Saturday, April 09, 2005

More about the Coming Mixed-Court (Mixed-Jury) System in Japan

See Robert Bloom, Jury Trials in Japan (March 16, 2005).

Professor Bloom worries in part that professional judges in Japan's emerging mixed system (for criminal trials) will dominate the lay judges a/k/a the assessors a/k/a the jurors, and that Japanese attitudes toward hierarchy and status will enhance such domination. Professor Bloom recommends various measures to enhance the prospects for autonomous deliberation by lay members of Japanese mixed-courts.

Some of Professor Bloom's recommendations bring back personal memories. In the early 1990s, when Latvia was gaining its independence, I accompanied ("led" would be the wrong word) a group of law teachers from the U.S. and Europe to Riga to discuss reform of the former Soviet system of civil and criminal justice in Latvia. In one session, a very young member of the Procurator's Office, after hearing a debate between John Langbein and Richard Lempert over trial by jury, proposed some measures to enhance the prospect of independent deliberation and decision by lay members of Latvia's mixed-court system. For example, he proposed that lay judges and professional judges initially deliberate separately and arrive at tentative initial decisions, and only then deliberate together to reach a final verdict or judgment.

I wonder if the tendency of lay judges in Japan to defer to professional judges will really be more pronounced there than elsewhere. The concerns that Professor Bloom voices about lay juror deference to professional judges in Japan are eerily similar to the concerns that I have had and have heard other people express about lay deference to professional judges in both Latvia and Germany. I had this concern about undue lay deference because of my personal experiences as well as from my scattered reading in professional literature. In the early 90s I chatted with some trial judges in Latvia about the role of lay assessors. Furthermore, I am fairly familiar at a personal level with both German and Latvian "culture": I was born in Latvia, and I spent a year at the University of Munich as a university student and another year in Munich as a "guest professor." Based on such sources of information I once had the firm sense that Latvian and German members of mixed courts would be more deferential to professional judges than lay persons in the U.S. would be under similar circumstances. Now I am much less sure about this. (Important disclosure: I have done no systematic study of the question, and I have not recently examined any of the literature that attempts to compare national, social, or ethnic differences in attitudes toward status and hierarchy or such comparative differences in the tendency toward group conformity in such settings.)

Friday, April 08, 2005

One Hundred Years of Uncertainty

For more about quantum theory and uncertainty see Brian Greene (professor of physics & mathematics, Columbia University), One Hundred Years of Uncertainty, NYTimes Online (Op-Ed, April 8, 2005)

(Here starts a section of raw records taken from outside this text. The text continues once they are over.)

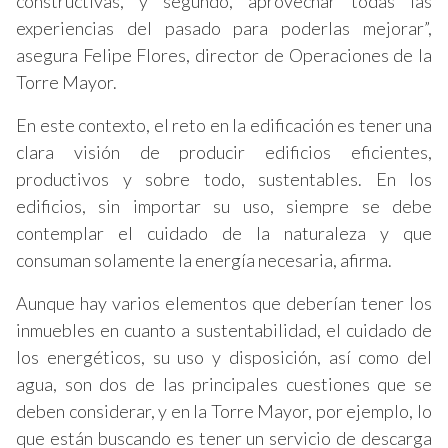
constructivas, y segundo, aprovechar todas las
experiencias del pasado para poderlas mejorar”,
asegura Felipe Flores, director de Operaciones de la
Torre Mayor.
En este contexto, el reto en la edificación es tener una
clara visión de producir edificios eficientes,
productivos y sobre todo, sustentables. En los
edificios, sin importar su uso, siempre se debe
contemplar el cuidado de la naturaleza y que
consuman solamente la energía necesaria, afirma.
Aunque hay varios elementos que deberían tener los
inmuebles en cuanto a sustentabilidad, el cuidado de
los energéticos, su uso y disposición, así como del
agua, son dos de las principales cuestiones que se
deben considerar, y en la Torre Mayor, por ejemplo, lo
que están buscando es tener un servicio de descarga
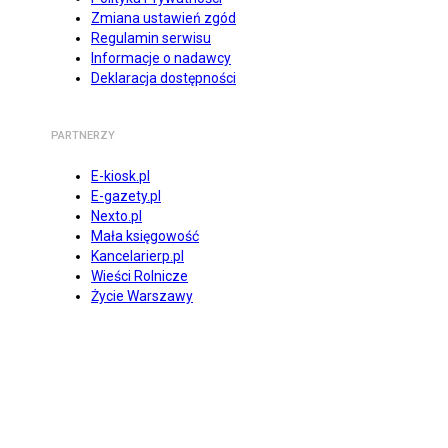
Zmiana ustawień zgód
Regulamin serwisu
Informacje o nadawcy
Deklaracja dostępności
PARTNERZY
E-kiosk.pl
E-gazety.pl
Nexto.pl
Mała księgowość
Kancelarierp.pl
Wieści Rolnicze
Życie Warszawy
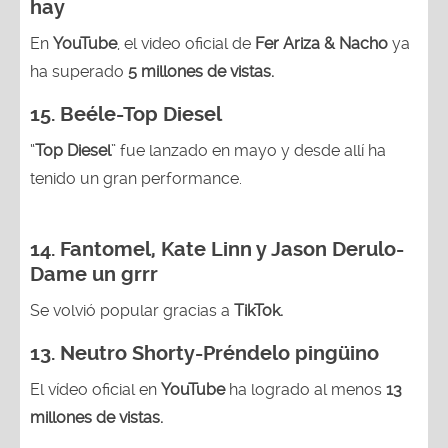
hay
En
YouTube
, el video oficial de
Fer Ariza & Nacho
ya
ha superado
5 millones de vistas.
15.
Beéle-Top Diesel
“
Top Diesel
” fue lanzado en mayo y desde allí ha
tenido un gran performance.
14.
Fantomel, Kate Linn y Jason Derulo-
Dame un grrr
Se volvió popular gracias a
TikTok.
13.
Neutro Shorty-Préndelo pingüino
El vídeo oficial en
YouTube
ha logrado al menos
13
millones de vistas.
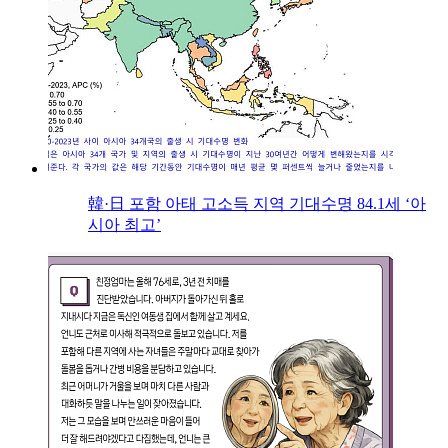
韓·日 포함 아태 고소득 지역 기대수명 84.1세 ‘아
시아 최고’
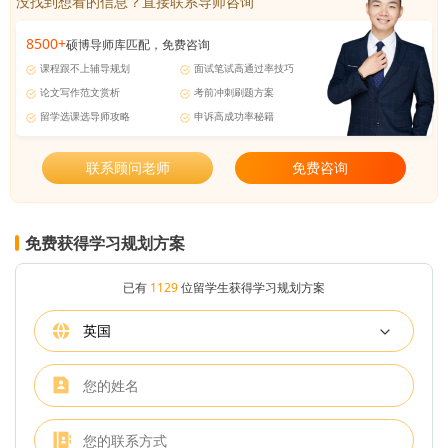
没找到想看的信息？直接联系导师咨询
8500+
硕博导师库匹配，免费咨询
课程跟不上辅导规划
面试笔试高通过率技巧
论文写作范文赏析
考前冲刺刷题方案
留学选课选导师攻略
申诉高成功率秘籍
联系顾问老师
免费咨询
免费获得学习规划方案
已有
1129
位留学生获得学习规划方案
英国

Professor Greene gives you quantum theory made simple -- but not inaccurate. (Quantum theory made simple is the only kind I can handle.)

  • But there's nothing in Greene's Op-Ed about quantum computing. (I wonder: Was Professor Greene consulted on the decision by the NYTimes editor's to classify his paper as opinion?)
  • Oh yes, about this business of quantum computing: if the human brain does quantum computing, do human beings really need the simplifying heuristics that Kahneman and others said or suggested that human beings need to get along in this world?

    The mind is a subtle thing. Well, some minds ... :-)

    N.B. Part of the lesson of jury studies such as those done by Reid Hastie et al. in Inside the Jury is that the "ordinary" mind -- i.e., the mind of the ordinary person -- is a very powerful and subtle instrument -- at least with regard to the storing and analysis of ordinary (non-technical) evidence. (And such ordinary minds seem to do better with [ordinary] evidence when they work in groups -- e.g., the ordinary mind seems to function better when it works with eleven other ordinary minds on an ordinary jury to dissect and assess the evidence, at least in a typical case, one that does not involve much technical ledgerdemain. [Granted, such "typical" cases are becoming less common.])

  • Another thing to keep in mind [so to speak] is that human beings, to make inferences about their environment and the world, do not need to have everything they know consciously in mind at all times. See P. Tillers, Picturing Inference (2005).
  • Wednesday, April 06, 2005

    Syndrome Evidence in the Michael Jackson Case

    I have sworn not to gossip about the Michael Jackson case. But now I must capitulate. Slate has a trenchant critique of syndrome evidence -- child sexual abuse accommodation syndrome [CSAAS] evidence. The writer uses the Jackson case as his foil. See David Feige, Yet more junk science to confound the legal system (April 6, 2005).

    The Reunion of Ontology and Epistemology?: Kathryn Raymond Laskey's Proposal

    I have speculated here that the emergence of computer science heralds the reunion of ontology and epistemogy (which includes a theory of uncertain inference). I have even speculated that quantum theory and quantum computing may (someday) have help effect this remarriage. Now there is someone who does far more than speculate. See the fascinating paper by Kathryn Blackmond Laskey, Quantum Physical Symbol Systems.